━━━ Data to process ━━━

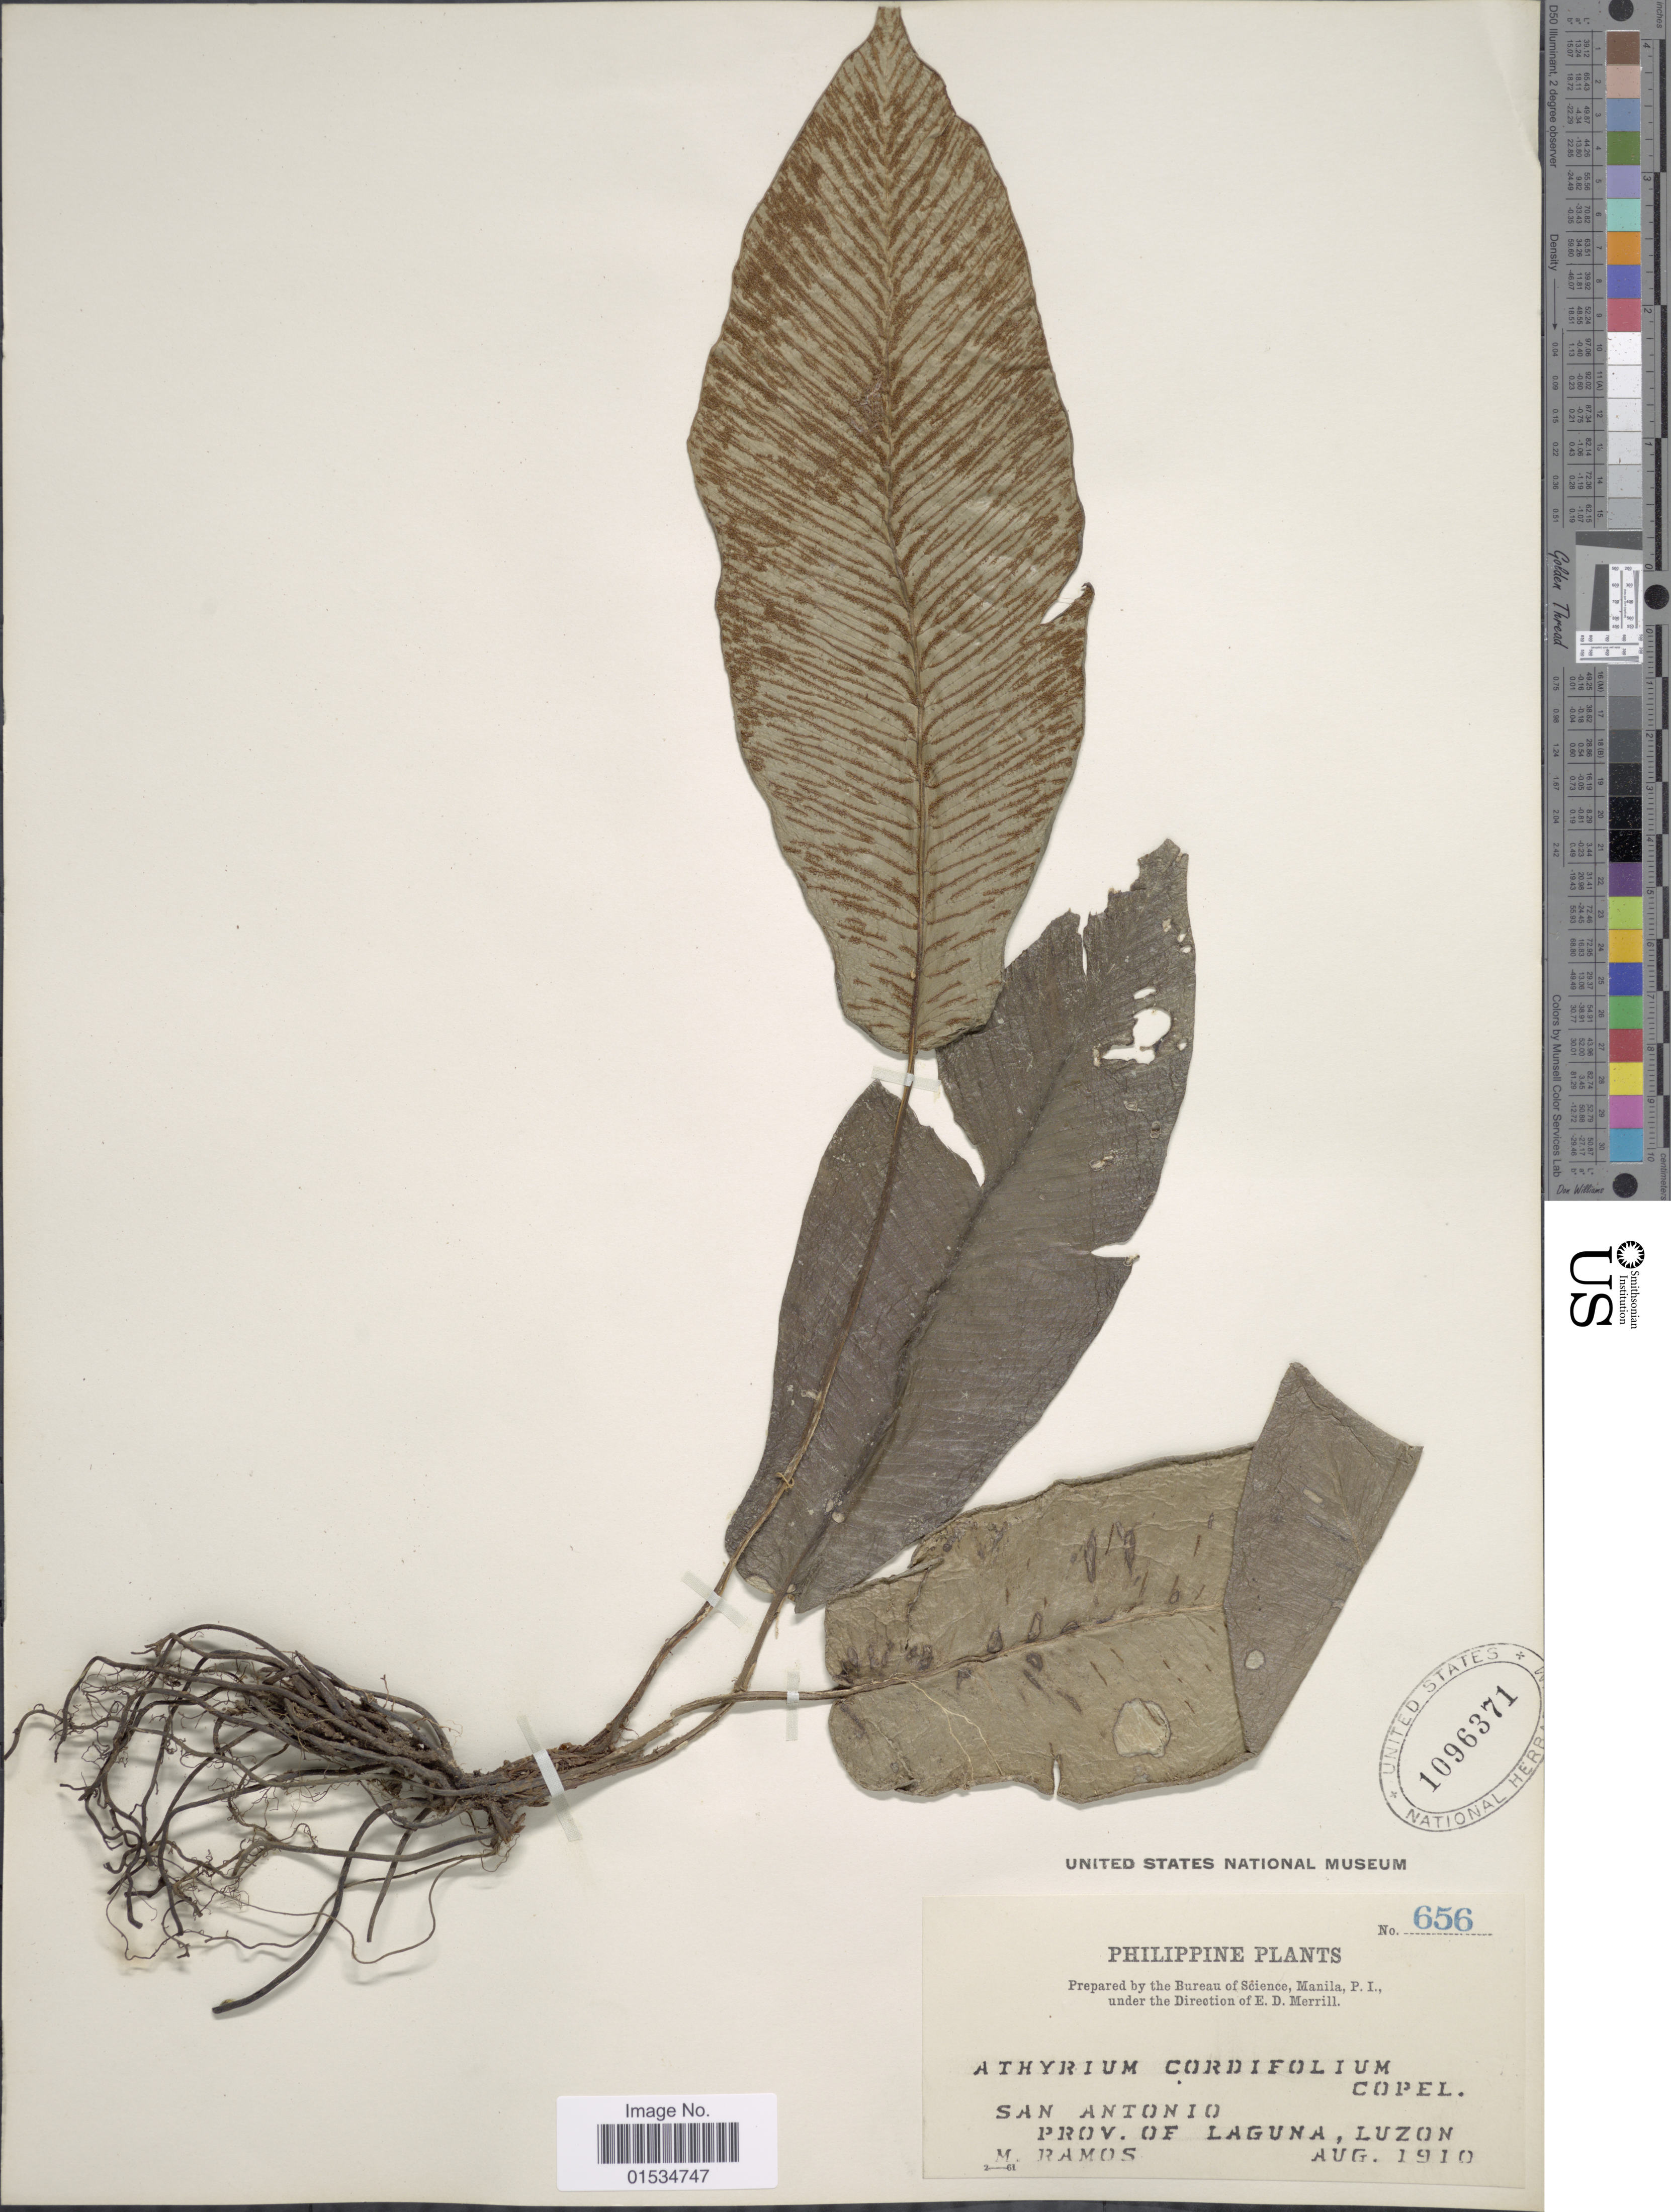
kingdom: Plantae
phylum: Tracheophyta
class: Polypodiopsida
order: Polypodiales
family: Athyriaceae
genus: Diplazium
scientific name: Diplazium cordifolium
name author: Blume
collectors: M. Ramos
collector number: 656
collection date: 1910-08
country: Philippines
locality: San Antonio, Prov. of Laguna, Luzon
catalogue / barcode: US 1096371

━━━

Reproduce the lines of the records unchanged, starting with the line that contains "class: Polypodiopsida" and running through the last line of the records, with both ends included.

Written reply:
class: Polypodiopsida
order: Polypodiales
family: Athyriaceae
genus: Diplazium
scientific name: Diplazium cordifolium
name author: Blume
collectors: M. Ramos
collector number: 656
collection date: 1910-08
country: Philippines
locality: San Antonio, Prov. of Laguna, Luzon
catalogue / barcode: US 1096371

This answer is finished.